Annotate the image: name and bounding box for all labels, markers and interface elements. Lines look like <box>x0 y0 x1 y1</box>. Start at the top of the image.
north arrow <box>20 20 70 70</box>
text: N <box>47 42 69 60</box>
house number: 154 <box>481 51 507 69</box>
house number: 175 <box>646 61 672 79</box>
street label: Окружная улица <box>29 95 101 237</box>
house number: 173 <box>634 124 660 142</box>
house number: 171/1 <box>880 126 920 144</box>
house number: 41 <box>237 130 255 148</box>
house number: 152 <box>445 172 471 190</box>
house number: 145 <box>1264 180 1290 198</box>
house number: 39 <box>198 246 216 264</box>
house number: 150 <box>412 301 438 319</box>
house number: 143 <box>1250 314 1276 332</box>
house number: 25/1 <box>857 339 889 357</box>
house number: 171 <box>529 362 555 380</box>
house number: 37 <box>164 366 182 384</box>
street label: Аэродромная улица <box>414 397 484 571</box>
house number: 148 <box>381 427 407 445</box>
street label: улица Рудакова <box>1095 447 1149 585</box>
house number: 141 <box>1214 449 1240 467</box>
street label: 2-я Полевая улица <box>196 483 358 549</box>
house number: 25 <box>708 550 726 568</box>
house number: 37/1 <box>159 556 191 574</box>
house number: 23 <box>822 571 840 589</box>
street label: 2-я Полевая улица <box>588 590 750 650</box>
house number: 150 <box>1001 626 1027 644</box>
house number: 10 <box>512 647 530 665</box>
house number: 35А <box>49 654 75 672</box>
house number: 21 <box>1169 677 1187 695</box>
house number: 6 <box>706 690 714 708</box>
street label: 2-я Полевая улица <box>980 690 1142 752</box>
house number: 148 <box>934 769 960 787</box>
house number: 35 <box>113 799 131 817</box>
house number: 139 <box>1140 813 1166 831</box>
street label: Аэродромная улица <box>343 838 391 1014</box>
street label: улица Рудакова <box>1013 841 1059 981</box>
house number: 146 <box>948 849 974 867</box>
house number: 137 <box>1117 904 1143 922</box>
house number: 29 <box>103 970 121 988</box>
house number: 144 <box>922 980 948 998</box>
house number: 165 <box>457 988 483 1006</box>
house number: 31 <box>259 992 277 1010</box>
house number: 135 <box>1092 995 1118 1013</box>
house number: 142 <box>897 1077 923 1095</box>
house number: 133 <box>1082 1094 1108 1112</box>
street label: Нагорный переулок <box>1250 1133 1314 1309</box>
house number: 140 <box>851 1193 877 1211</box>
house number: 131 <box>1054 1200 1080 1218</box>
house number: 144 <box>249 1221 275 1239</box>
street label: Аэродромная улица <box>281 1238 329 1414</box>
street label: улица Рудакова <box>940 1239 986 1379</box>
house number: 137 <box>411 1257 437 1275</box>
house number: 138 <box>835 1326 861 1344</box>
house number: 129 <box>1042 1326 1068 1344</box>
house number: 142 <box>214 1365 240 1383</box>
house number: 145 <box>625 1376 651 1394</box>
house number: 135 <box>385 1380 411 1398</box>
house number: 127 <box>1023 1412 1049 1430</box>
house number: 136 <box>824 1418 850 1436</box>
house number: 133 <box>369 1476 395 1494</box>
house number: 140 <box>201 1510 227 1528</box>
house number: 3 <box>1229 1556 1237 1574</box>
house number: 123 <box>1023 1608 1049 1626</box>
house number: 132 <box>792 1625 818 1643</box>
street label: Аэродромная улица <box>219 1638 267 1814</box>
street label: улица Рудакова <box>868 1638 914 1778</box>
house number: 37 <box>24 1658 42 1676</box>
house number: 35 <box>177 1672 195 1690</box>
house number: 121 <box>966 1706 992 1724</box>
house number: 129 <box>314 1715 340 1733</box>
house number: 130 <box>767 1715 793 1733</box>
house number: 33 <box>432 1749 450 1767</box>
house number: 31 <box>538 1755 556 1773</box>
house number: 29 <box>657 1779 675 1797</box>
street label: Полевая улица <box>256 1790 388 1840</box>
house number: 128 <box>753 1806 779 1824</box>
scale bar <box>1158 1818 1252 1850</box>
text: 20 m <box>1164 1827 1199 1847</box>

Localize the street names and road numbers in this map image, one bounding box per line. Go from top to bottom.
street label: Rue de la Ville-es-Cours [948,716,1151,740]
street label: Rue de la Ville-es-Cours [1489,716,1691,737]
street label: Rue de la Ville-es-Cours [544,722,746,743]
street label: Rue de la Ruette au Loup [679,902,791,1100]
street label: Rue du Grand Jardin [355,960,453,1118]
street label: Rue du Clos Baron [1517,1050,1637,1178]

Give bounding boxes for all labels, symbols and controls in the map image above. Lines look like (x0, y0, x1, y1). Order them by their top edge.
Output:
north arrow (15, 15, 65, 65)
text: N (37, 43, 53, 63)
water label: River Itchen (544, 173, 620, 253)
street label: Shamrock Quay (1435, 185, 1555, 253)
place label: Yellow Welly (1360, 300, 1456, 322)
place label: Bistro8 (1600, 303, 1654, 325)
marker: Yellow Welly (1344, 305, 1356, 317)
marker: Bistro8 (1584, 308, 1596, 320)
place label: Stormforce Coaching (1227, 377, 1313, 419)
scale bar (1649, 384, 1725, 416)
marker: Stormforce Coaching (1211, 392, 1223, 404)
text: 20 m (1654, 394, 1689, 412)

What you need to do
Return every line of the data above in which "Аэродромная" appears.

The completed task
street label: Аэродромная улица <box>414 397 484 571</box>
street label: Аэродромная улица <box>343 838 391 1014</box>
street label: Аэродромная улица <box>281 1238 329 1414</box>
street label: Аэродромная улица <box>219 1638 267 1814</box>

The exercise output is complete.